Inusitata, per le nostre abitudini, anche la presenza di personale disponibile e preparato e di una ben curata brochure informativa distribuita all’ingresso, scritta sia in italiano che in inglese, che consente di seguire il percorso di visita, tracciato da paline segnaletiche.
La visita al complesso archeologico, a cui si accede dalla via Vittorio Emanuele, è una sorta di suggestiva passeggiata all’interno della storia architettonica di Catania: il restauro ha infatti conservato, sopratutto per necessità strutturali, gran parte delle costruzioni che nel corso dei secoli sono nate sulle fondamenta dell’antico teatro, mettendo in luce la sua complessa vicenda.
Il percorso perciò è un labirinto un po’ tortuoso, che permette di saltare dallo splendore dell’età classica ai nostri giorni. L’ingresso nel teatro adesso è completamente ripulito e ben tenuto; attraversando i tre livelli dei corridoi (ambulacri) si accede alla Casa del terremoto, che, grazie ad alcune maioliche seicentesche, è stata identificata come antecedente al terremoto del 1693.
Attraverso scale e corridoi (non molto chiari nelle indicazioni, in realtà si procede un po’ all’avventura!) si incontrano alcune sale ancora poco utilizzate, ma che sono allestite per la proiezione di filmati o per ospitare piccole mostre e conferenze.
Arrivati in cima alla cavea si gode innanzitutto di uno spettacolo particolarissimo e un po’ straniante: non solo ci si può immedesimare con coloro che, secoli fa, andavano a vedere le rappresentazioni, ma si ha la singolare visione di un teatro invaso dai palazzi, quasi sommerso e inglobato nella città settecentesca.
Da lì poi si trova l’accesso alla casa Liberti, appartamento ottocentesco che è stato mantenuto intatto, e anzi ricostruito per come doveva essere, per offrire uno spaccato della vita di una famiglia borghese di Catania: un balzo dal II secolo d. C. al 1850: ci affacciamo al balcone con…vista teatro!
Si prosegue la visita ritornando nella cavea, dove si può girare in lungo e in largo (non è molto recintata, come forse dovrebbe essere), e si conclude il giro all’aperto con l’Odeon, un gioiello, anche questo sofferente dell’invasione delle case sovrastanti. Queste sovrapposizioni permettono, però, di immaginare “come doveva essere”, di capire che a Catania c’è molto di più di quello che si vede in superficie.
Il giro termina passando sopra la scaena, in parte piena d’acqua. Si tratta in effetti di un affioramento dell’Amenano, che proprio lì vicino scorre sottoterra. I Romani usavano quelle acque per muovere gli ingranaggi meccanici delle scenografie: spettacolare! Ma ci fosse un cartello che lo spieghi …

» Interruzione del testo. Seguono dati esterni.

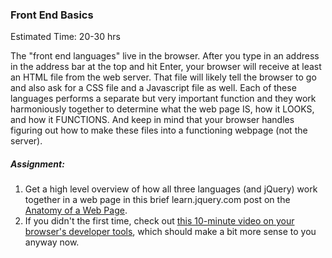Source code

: ### Front End Basics
Estimated Time: 20-30 hrs

The "front end languages" live in the browser.  After you type in an address in the address bar at the top and hit Enter, your browser will receive at least an HTML file from the web server.  That file will likely tell the browser to go and also ask for a CSS file and a Javascript file as well.  Each of these languages performs a separate but very important function and they work harmoniously together to determine what the web page IS, how it LOOKS, and how it FUNCTIONS.  And keep in mind that your browser handles figuring out how to make these files into a functioning webpage (not the server).

##### Assignment:
1. Get a high level overview of how all three languages (and jQuery) work together in a web page in this brief learn.jquery.com post on the [Anatomy of a Web Page](http://learn.jquery.com/javascript-101/getting-started/).
2. If you didn't the first time, check out [this 10-minute video on your browser's developer tools](http://www.youtube.com/watch?v=z1TkfcC53G0), which should make a bit more sense to you anyway now.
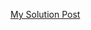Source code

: [My Solution Post](https://leetcode.com/problems/product-of-the-last-k-numbers/solutions/4650008/simple-c-array)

Infine alcuni ambienti all’interno, che si affacciano su via Vittorio Emanuele, presentano un piccolo e curato Antiquarium; qui si possono ammirare alcuni frammenti di quella che doveva essere la decorazione marmorea del teatro: fregi, statue e capitelli davvero belli, e ancora poco studiati.
In conclusione: è quasi una cosa seria, ci vorrebbe qualche accortezza tecnica e museologica per rendere tutto più godibile. E magari un po’ di pubblicità, perché certe cose dovrebbero conoscerle gli stessi catanesi.
Interessante in questo senso l’idea – tante (troppe!) volte annunciata e finalmente realizzata – di valorizzare ulteriormente questo gioiello utilizzandolo per spettacoli musicali e teatrali.
Se si pensa poi che, a pochi passi, esiste un altro teatro naturale all’aperto costituito dall’emiciclo di piazza Dante che ha per eccezionale sfondo la facciata della chiesa di s. Nicola, la città può vantare due siti, assolutamente prestigiosi, in cui poter realizzare fior di iniziative culturali estive.
Un’ultima osservazione. Per tutto questo si paga davvero una miseria: pensare di alzare i prezzi per rendere adeguatamente fruibili le nostre bellezze è chiedere troppo?